▸ Assigned task 1
Please output the following part of the HLS execution time thread exactly, beginning at the words that have "It is going" and stopping after "want to measure.".

▸ Exercise text
========

Execution time calculation

I have developed a kernel in HLS using streaming interfaces. Usually the parameters considered for finding timing values are clock cycles and the latency.
execution time =clock*latency;

But in streaming there is overlap with latency. So how do i find the total execution time in HLS for streaming? should i proceed to jupyter notebook to get the exact timing values?

Hi @srinivasan74,

In pipeline designs there are two key concepts

  • Initiation Interval (II), the number of clock cycles between the start times of consecutive loop iterations, ideally this should be 1
  • Latency, the time it takes to get an output since the input was fed

If you are only feeding one input the execution time (in clock cycles) is going to be equal to the Latency,
when you feed multiple inputs the computation in the different stages overlaps, so the equation to compute execution time is

execution time = Latency + II * number of inputs

Consider a simple example where the L = 5 and II=1 and you are feeding 10 input elements and for each element you get an output.

It is going to take 5 cycles to get the first output, but in the next clock cycle you’ll get another valid output and so on until all elements are processed. Therefore, the execution time is 15 clock cycles.

If you measure the execution time from the jupyter notebook, you will be measuring the time to move data from the PS to PL and vice versa. It really depends on what you want to measure.

Mario

Thanks , can we measure the data transfer time from PS to PL in jupyter notebook using existing python functions? .Can we just compute the kernel execution time using the same function?

You could do these measurements from the jupyer notebook using magics https://ipython.readthedocs.io/en/stable/interactive/magics.html#magic-time,
for instance

%time
<your code goes here>

When the cell finishes executing you will get a report with the execution time. Note that the underlying OS impacts this measurement, and the granularity is the one the OS provides.

Mario

How is the execution time measured for an HLS IP on Vivado HLS(i.e. the time it takes to execute all the HLS Function defined in the top-level function) ?

Hi @Nikhil_Bhardwaj

Assuming you want to do this from software, this is one way from a cell in jupyter notebook

%time
<your code goes here>

You could also run a co-simulation of your HLS code and that should give you the execution time, without data transfer time.

Mario

Is there a way I can figure out the execution time on Vivado HLS or on Vivado IP Integrator?

========

▸ Exercise material

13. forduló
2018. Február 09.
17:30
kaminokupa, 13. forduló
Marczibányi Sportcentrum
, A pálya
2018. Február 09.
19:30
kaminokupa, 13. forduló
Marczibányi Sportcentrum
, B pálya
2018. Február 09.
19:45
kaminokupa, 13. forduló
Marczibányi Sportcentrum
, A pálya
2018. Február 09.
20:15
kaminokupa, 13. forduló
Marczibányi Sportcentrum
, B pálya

========

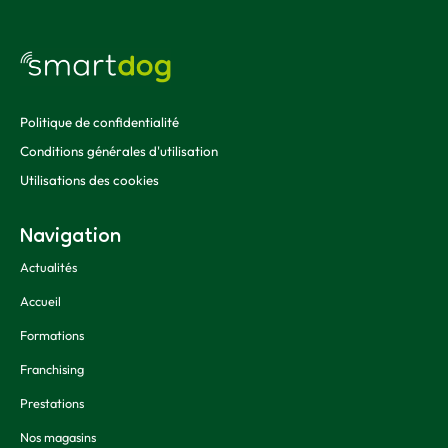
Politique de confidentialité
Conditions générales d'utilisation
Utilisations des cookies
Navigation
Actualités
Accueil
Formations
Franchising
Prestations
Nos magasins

========

▸ Assigned task 2
Give the lines of the records as a numbered list, without blank lines, beginning at the line that contains "Politique de confidentialité" and stopping after the line that contains "Nos magasins".

▸ Problem solution 1
It is going to take 5 cycles to get the first output, but in the next clock cycle you’ll get another valid output and so on until all elements are processed. Therefore, the execution time is 15 clock cycles.

If you measure the execution time from the jupyter notebook, you will be measuring the time to move data from the PS to PL and vice versa. It really depends on what you want to measure.

▸ Problem solution 2
1. Politique de confidentialité
2. Conditions générales d'utilisation
3. Utilisations des cookies
4. Navigation
5. Actualités
6. Accueil
7. Formations
8. Franchising
9. Prestations
10. Nos magasins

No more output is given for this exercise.